Personal information
- Born: May 9, 1986 (age 39) Charlotte, North Carolina, U.S.
- Listed height: 6 ft 4 in (1.93 m)
- Listed weight: 185 lb (84 kg)

Career information
- High school: Vance (Charlotte, North Carolina); Christ School (Arden, North Carolina);
- College: VMI (2005–2009)
- Position: Shooting guard
- Number: 5

Career history
- 2009–2010: Caja Rioja
- 2011: Rayos de Hermosillo
- 2012: Haukar
- 2012–2013: Surrey United
- 2013–2014: VfL AstroStars Bochum
- 2014–2015: Worcester Wolves

Career highlights
- NCAA steals leader (2009); First-team All-Big South (2009); Second-team All-Big South (2008);

= Chavis Holmes =

American basketball player

Chavis Holmes (born May 9, 1986) is an American basketball player. He played college basketball player for the Virginia Military Institute Keydets basketball program. Homes was also named one of the top returning performers in the Big South Conference in 2008 with a combined 664 points in the 2008 season.
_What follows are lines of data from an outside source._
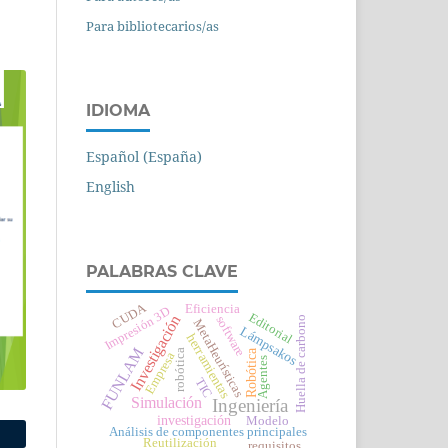
Para bibliotecarios/as
IDIOMA
Español (España)
English
PALABRAS CLAVE
CUDA
Eficiencia
Impresión 3D
Editorial
Investigación
software
Huella de carbono
MetaHeurísticas
Lámpsakos
herramientas
FUNLAM
robótica
Robótica
Empresa
Agentes
TIC
Simulación
Ingeniería
investigación
Modelo
Análisis de componentes principales
Reutilización
requisitos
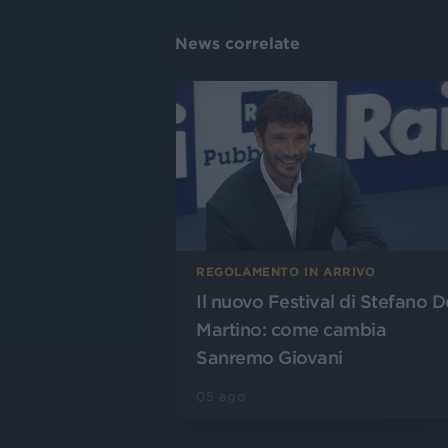
News correlate
REGOLAMENTO IN ARRIVO
Il nuovo Festival di Stefano D
Martino: come cambia
Sanremo Giovani
05 ago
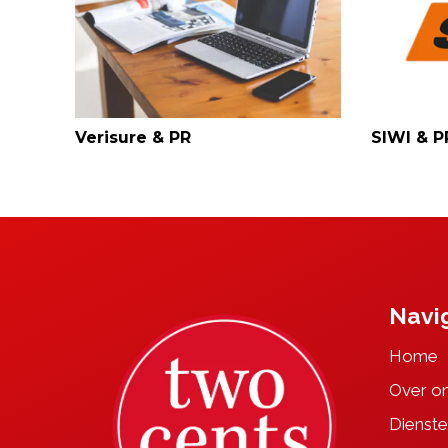
Verisure & PR
SIWI & P
Navi
Home
Over o
Dienste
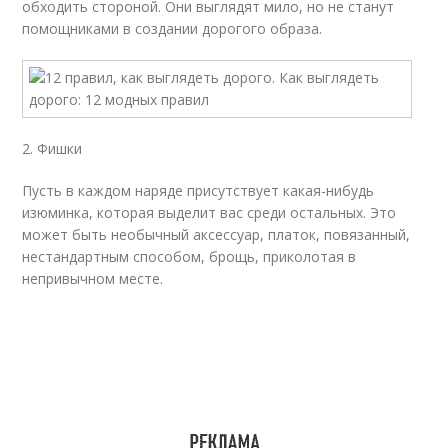
обходить стороной. Они выглядят мило, но не станут
помощниками в создании дорогого образа.
2. Фишки
Пусть в каждом наряде присутствует какая-нибудь
изюминка, которая выделит вас среди остальных. Это
может быть необычный аксессуар, платок, повязанный,
нестандартным способом, брощь, приколотая в
непривычном месте.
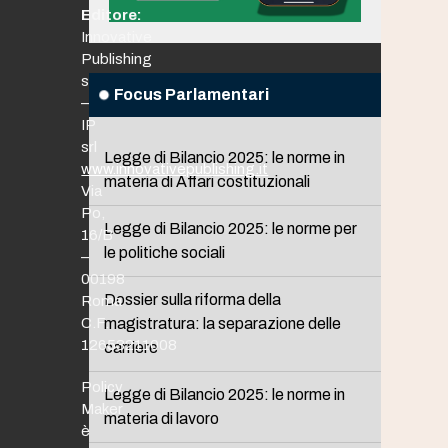
Editore:
Innovative
Publishing
srl
Focus Parlamentari
–
IP
srl
Legge di Bilancio 2025: le norme in
www.innovativepublishing.it
materia di Affari costituzionali
Via
Po,
Legge di Bilancio 2025: le norme per
16/B
le politiche sociali
–
00198
Dossier sulla riforma della
Roma
C.F.
magistratura: la separazione delle
12653211008
carriere
Policy
Legge di Bilancio 2025: le norme in
Maker
materia di lavoro
è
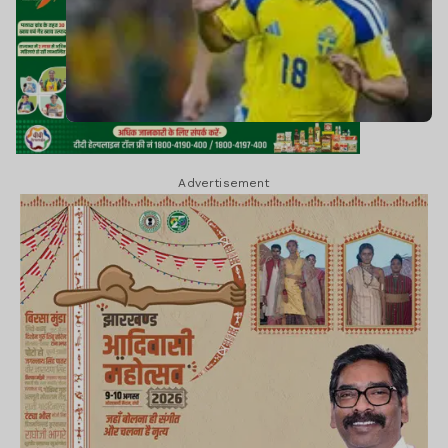
Advertisement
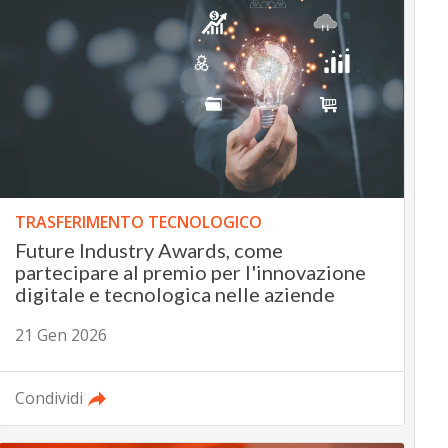
TRASFERIMENTO TECNOLOGICO
Future Industry Awards, come
partecipare al premio per l'innovazione
digitale e tecnologica nelle aziende
21 Gen 2026
Condividi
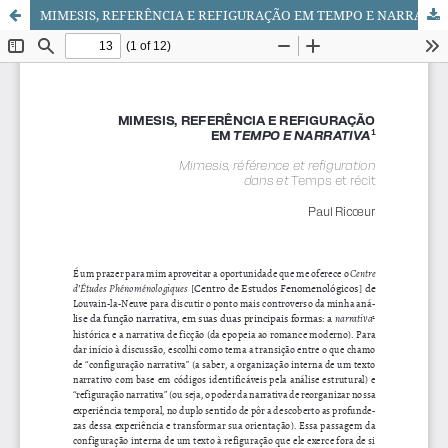
MIMESIS, REFERÊNCIA E REFIGURAÇÃO EM TEMPO E NARRATIVA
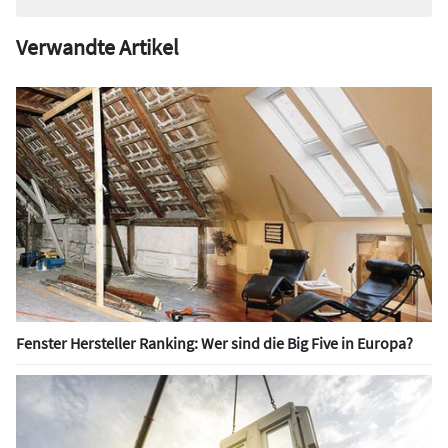
Verwandte Artikel
Fenster Hersteller Ranking: Wer sind die Big Five in Europa?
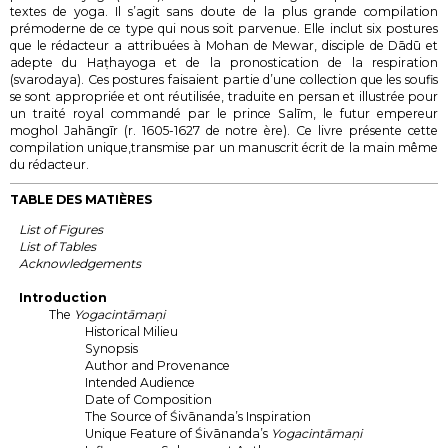
textes de yoga. Il s’agit sans doute de la plus grande compilation
prémoderne de ce type qui nous soit parvenue. Elle inclut six postures
que le rédacteur a attribuées à Mohan de Mewar, disciple de Dādū et
adepte du Haṭhayoga et de la pronostication de la respiration
(
svarodaya
). Ces postures faisaient partie d’une collection que les soufis
se sont appropriée et ont réutilisée, traduite en persan et illustrée pour
un traité royal commandé par le prince Salīm, le futur empereur
moghol Jahāngīr (r. 1605-1627 de notre ère). Ce livre présente cette
compilation unique,transmise par un manuscrit écrit de la main même
du rédacteur.
TABLE DES MATIÈRES
List of Figures
List of Tables
Acknowledgements
Introduction
The
Yogacintāmaṇi
Historical Milieu
Synopsis
Author and Provenance
Intended Audience
Date of Composition
The Source of Śivānanda’s Inspiration
Unique Feature of Śivānanda’s
Yogacintāmaṇi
He was named to the 2009 First Team All-Big South Conference.

==Biography==

===High school career===
Chavis and his twin brother, Travis Holmes, began playing high school basketball at Vance High School in Charlotte. The team won the 2002–03 North Carolina state championship. Holmes played the 2003–04 and 2004–05 seasons at Christ School in Arden, North Carolina. In the 2004 season, Holmes averaged 3.7 assists and 3.4 steals a game for Christ School. The team that season was runner up for the North Carolina state championship. In his senior season, Holmes averaged 17.5 points and 4.3 rebounds. His team won the state title and Holmes was awarded All-State and first team All-Western North Carolina honors.

===College career===
In 2005, Chavis and his brother became the third set of twins to play basketball at the Virginia Military Institute. In his sophomore season Holmes led the Big South Conference in three-pointers made and ranked 10th in the nation, while shooting 39% from three-point range. Holmes' defensive game was also strong. He recorded 2.8 steals a game, making him 4th in the nation. Holmes improved on his sophomore season in 2007–08 and was rewarded with a spot on the Second Team All-Big South Conference. In the 2008–09 season Holmes led the nation in steals. As a result, Holmes earned First Team All-Big South Conference honors and a spot the Richmond Times-Dispatch All-State Team. In 2009 the Holmes brothers became the NCAA's all-time leading scoring twins.

==Professional career==
In 2009–10, Holmes played with Caja Rioja of the Spanish LEB, averaging 13.2 points per game and 2.8 rebounds per game in 38 contests.